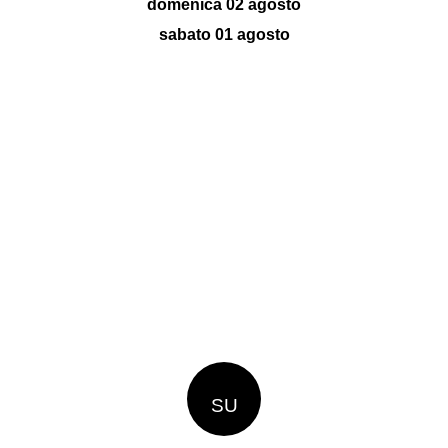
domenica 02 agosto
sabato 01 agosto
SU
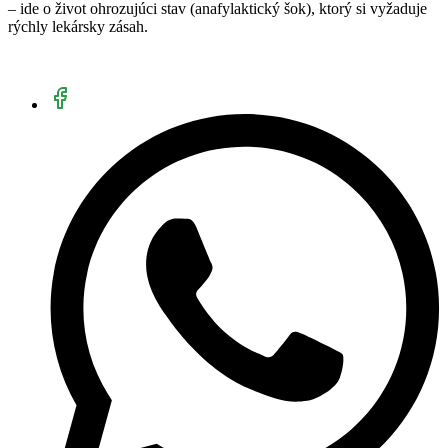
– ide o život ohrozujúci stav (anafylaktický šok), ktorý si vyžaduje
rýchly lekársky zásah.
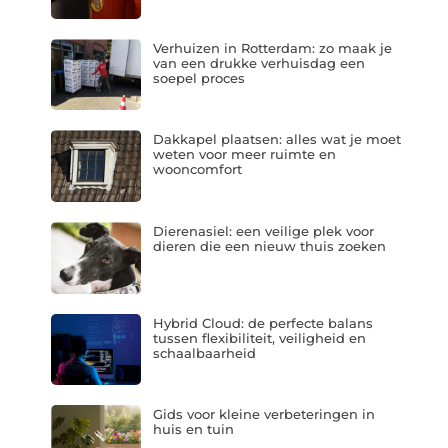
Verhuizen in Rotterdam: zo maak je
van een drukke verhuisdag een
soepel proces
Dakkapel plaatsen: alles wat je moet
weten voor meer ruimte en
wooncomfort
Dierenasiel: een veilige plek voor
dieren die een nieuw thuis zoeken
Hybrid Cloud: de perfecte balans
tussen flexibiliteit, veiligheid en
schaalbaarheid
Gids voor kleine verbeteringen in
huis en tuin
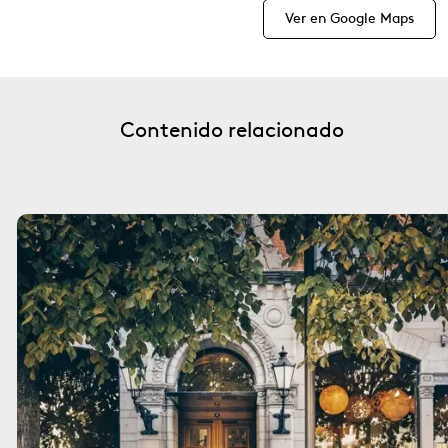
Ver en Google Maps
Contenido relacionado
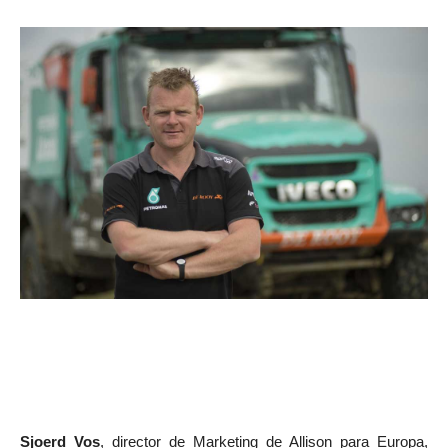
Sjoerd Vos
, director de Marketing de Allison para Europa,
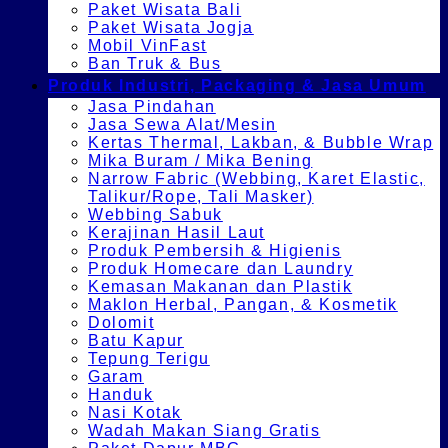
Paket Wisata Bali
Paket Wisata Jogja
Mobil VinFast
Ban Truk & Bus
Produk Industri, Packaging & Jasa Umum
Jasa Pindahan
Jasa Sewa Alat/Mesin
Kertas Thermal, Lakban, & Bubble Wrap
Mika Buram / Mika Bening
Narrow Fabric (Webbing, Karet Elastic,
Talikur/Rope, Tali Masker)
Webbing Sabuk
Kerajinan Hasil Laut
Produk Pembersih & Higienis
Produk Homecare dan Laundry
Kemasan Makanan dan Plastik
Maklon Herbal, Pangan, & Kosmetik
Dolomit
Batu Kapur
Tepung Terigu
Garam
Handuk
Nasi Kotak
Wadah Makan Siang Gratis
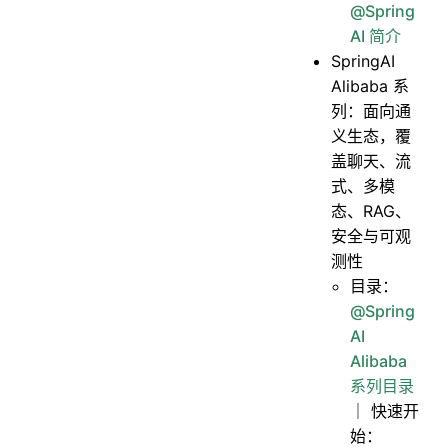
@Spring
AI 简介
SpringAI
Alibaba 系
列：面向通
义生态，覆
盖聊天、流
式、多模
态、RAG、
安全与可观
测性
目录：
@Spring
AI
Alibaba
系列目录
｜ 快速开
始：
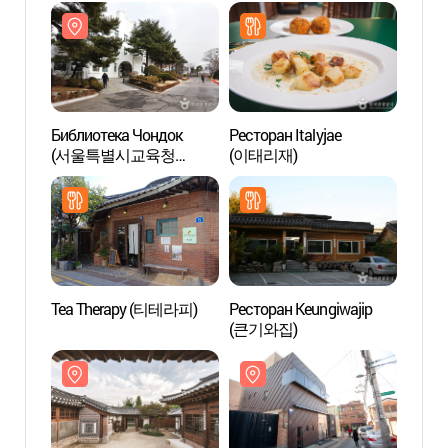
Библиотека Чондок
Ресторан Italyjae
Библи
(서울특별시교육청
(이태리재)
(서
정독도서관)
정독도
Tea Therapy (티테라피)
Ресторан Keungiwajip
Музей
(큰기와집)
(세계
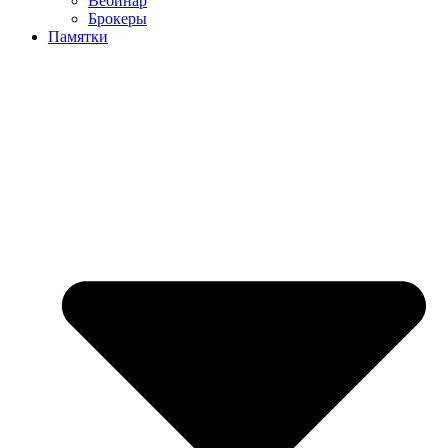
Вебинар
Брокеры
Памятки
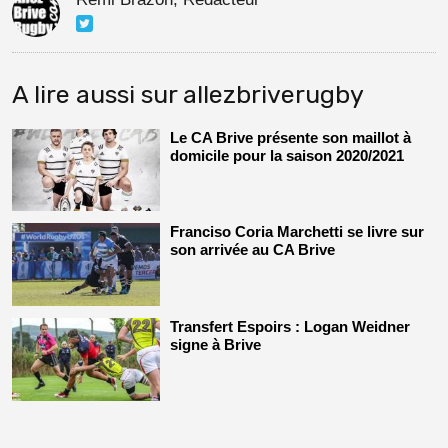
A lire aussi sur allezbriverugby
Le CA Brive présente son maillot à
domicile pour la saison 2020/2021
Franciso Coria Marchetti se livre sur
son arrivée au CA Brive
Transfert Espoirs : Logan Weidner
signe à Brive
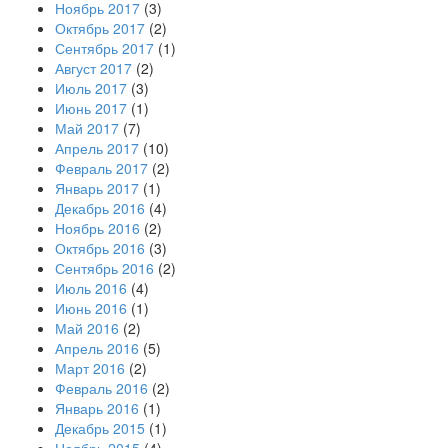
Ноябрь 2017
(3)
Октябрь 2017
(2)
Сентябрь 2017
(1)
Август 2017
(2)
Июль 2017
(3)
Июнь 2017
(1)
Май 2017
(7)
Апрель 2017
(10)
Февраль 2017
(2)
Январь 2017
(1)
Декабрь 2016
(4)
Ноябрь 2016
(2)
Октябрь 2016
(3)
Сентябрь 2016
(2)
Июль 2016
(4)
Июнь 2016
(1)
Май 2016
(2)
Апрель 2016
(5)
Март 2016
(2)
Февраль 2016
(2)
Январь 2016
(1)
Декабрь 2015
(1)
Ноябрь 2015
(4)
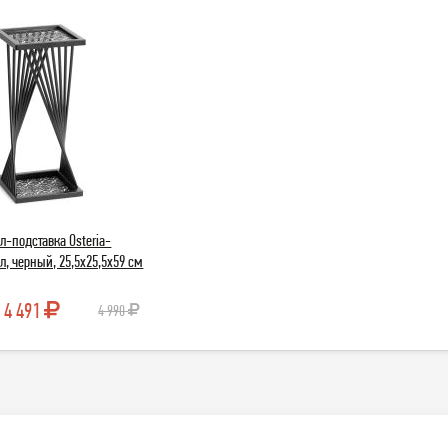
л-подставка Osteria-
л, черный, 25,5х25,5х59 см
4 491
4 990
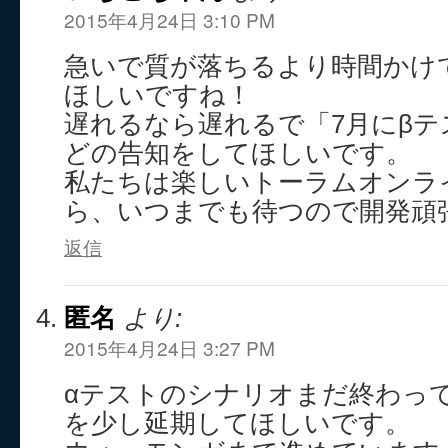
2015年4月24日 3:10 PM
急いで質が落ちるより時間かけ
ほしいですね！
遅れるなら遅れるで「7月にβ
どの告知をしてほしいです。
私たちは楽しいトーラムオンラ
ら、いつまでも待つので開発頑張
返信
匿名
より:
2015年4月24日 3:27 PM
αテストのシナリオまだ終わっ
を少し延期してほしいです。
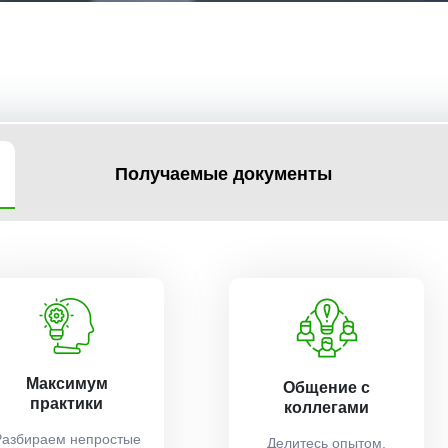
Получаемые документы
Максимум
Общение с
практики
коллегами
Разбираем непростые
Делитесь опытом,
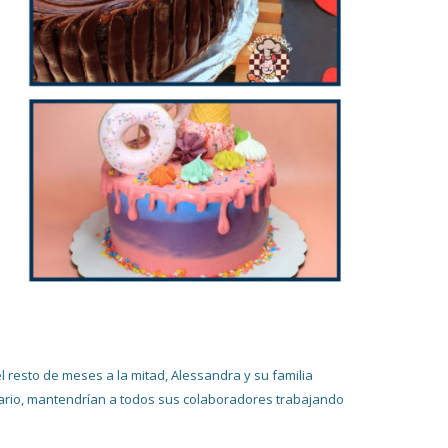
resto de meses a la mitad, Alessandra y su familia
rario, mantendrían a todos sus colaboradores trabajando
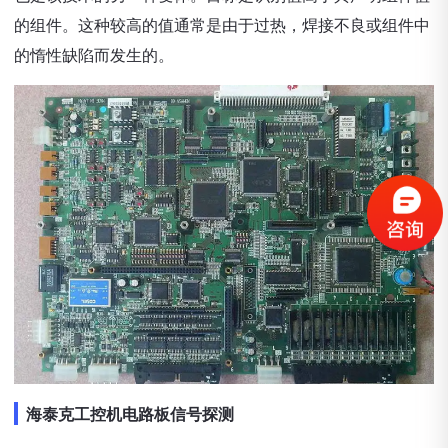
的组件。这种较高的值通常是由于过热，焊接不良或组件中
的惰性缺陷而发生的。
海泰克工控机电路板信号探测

__________________________________________________

▸ Instructions to follow:
Restate each entry word for word, please, but drop any images it holds.

▸ Reply to the task:
domenica 02 agosto
sabato 01 agosto
SU
– ide o život ohrozujúci stav (anafylaktický šok), ktorý si vyžaduje
rýchly lekársky zásah.
Verhuizen in Rotterdam: zo maak je
van een drukke verhuisdag een
soepel proces
Dakkapel plaatsen: alles wat je moet
weten voor meer ruimte en
wooncomfort
Dierenasiel: een veilige plek voor
dieren die een nieuw thuis zoeken
Hybrid Cloud: de perfecte balans
tussen flexibiliteit, veiligheid en
schaalbaarheid
Gids voor kleine verbeteringen in
huis en tuin
Ver en Google Maps
Contenido relacionado
Sjoerd Vos
, director de Marketing de Allison para Europa,
Paket Wisata Bali
Paket Wisata Jogja
Mobil VinFast
Ban Truk & Bus
Produk Industri, Packaging & Jasa Umum
Jasa Pindahan
Jasa Sewa Alat/Mesin
Kertas Thermal, Lakban, & Bubble Wrap
Mika Buram / Mika Bening
Narrow Fabric (Webbing, Karet Elastic,
Talikur/Rope, Tali Masker)
Webbing Sabuk
Kerajinan Hasil Laut
Produk Pembersih & Higienis
Produk Homecare dan Laundry
Kemasan Makanan dan Plastik
Maklon Herbal, Pangan, & Kosmetik
Dolomit
Batu Kapur
Tepung Terigu
Garam
Handuk
Nasi Kotak
Wadah Makan Siang Gratis
@Spring
AI 简介
SpringAI
Alibaba 系
列：面向通
义生态，覆
盖聊天、流
式、多模
态、RAG、
安全与可观
测性
目录：
@Spring
AI
Alibaba
系列目录
｜ 快速开
始：
Библиотека Чондок
Ресторан Italyjae
Библи
(서울특별시교육청
(이태리재)
(서
정독도서관)
정독도
Tea Therapy (티테라피)
Ресторан Keungiwajip
Музей
(큰기와집)
(세계
Вебинар
Брокеры
Памятки
A lire aussi sur allezbriverugby
Le CA Brive présente son maillot à
domicile pour la saison 2020/2021
Franciso Coria Marchetti se livre sur
son arrivée au CA Brive
Transfert Espoirs : Logan Weidner
signe à Brive
Ноябрь 2017
(3)
Октябрь 2017
(2)
Сентябрь 2017
(1)
Август 2017
(2)
Июль 2017
(3)
Июнь 2017
(1)
Май 2017
(7)
Апрель 2017
(10)
Февраль 2017
(2)
Январь 2017
(1)
Декабрь 2016
(4)
Ноябрь 2016
(2)
Октябрь 2016
(3)
Сентябрь 2016
(2)
Июль 2016
(4)
Июнь 2016
(1)
Май 2016
(2)
Апрель 2016
(5)
Март 2016
(2)
Февраль 2016
(2)
Январь 2016
(1)
Декабрь 2015
(1)
Ноябрь 2015
(4)
л-подставка Osteria-
л, черный, 25,5х25,5х59 см
4 491
4 990
2015年4月24日 3:10 PM
急いで質が落ちるより時間かけ
ほしいですね！
遅れるなら遅れるで「7月にβ
どの告知をしてほしいです。
私たちは楽しいトーラムオンラ
ら、いつまでも待つので開発頑張
返信
匿名
より:
2015年4月24日 3:27 PM
αテストのシナリオまだ終わっ
を少し延期してほしいです。
Получаемые документы
Максимум
Общение с
практики
коллегами
Разбираем непростые
Делитесь опытом,
resto de meses a la mitad, Alessandra y su familia
rario, mantendrían a todos sus colaboradores trabajando
的组件。这种较高的值通常是由于过热，焊接不良或组件中
的惰性缺陷而发生的。
海泰克工控机电路板信号探测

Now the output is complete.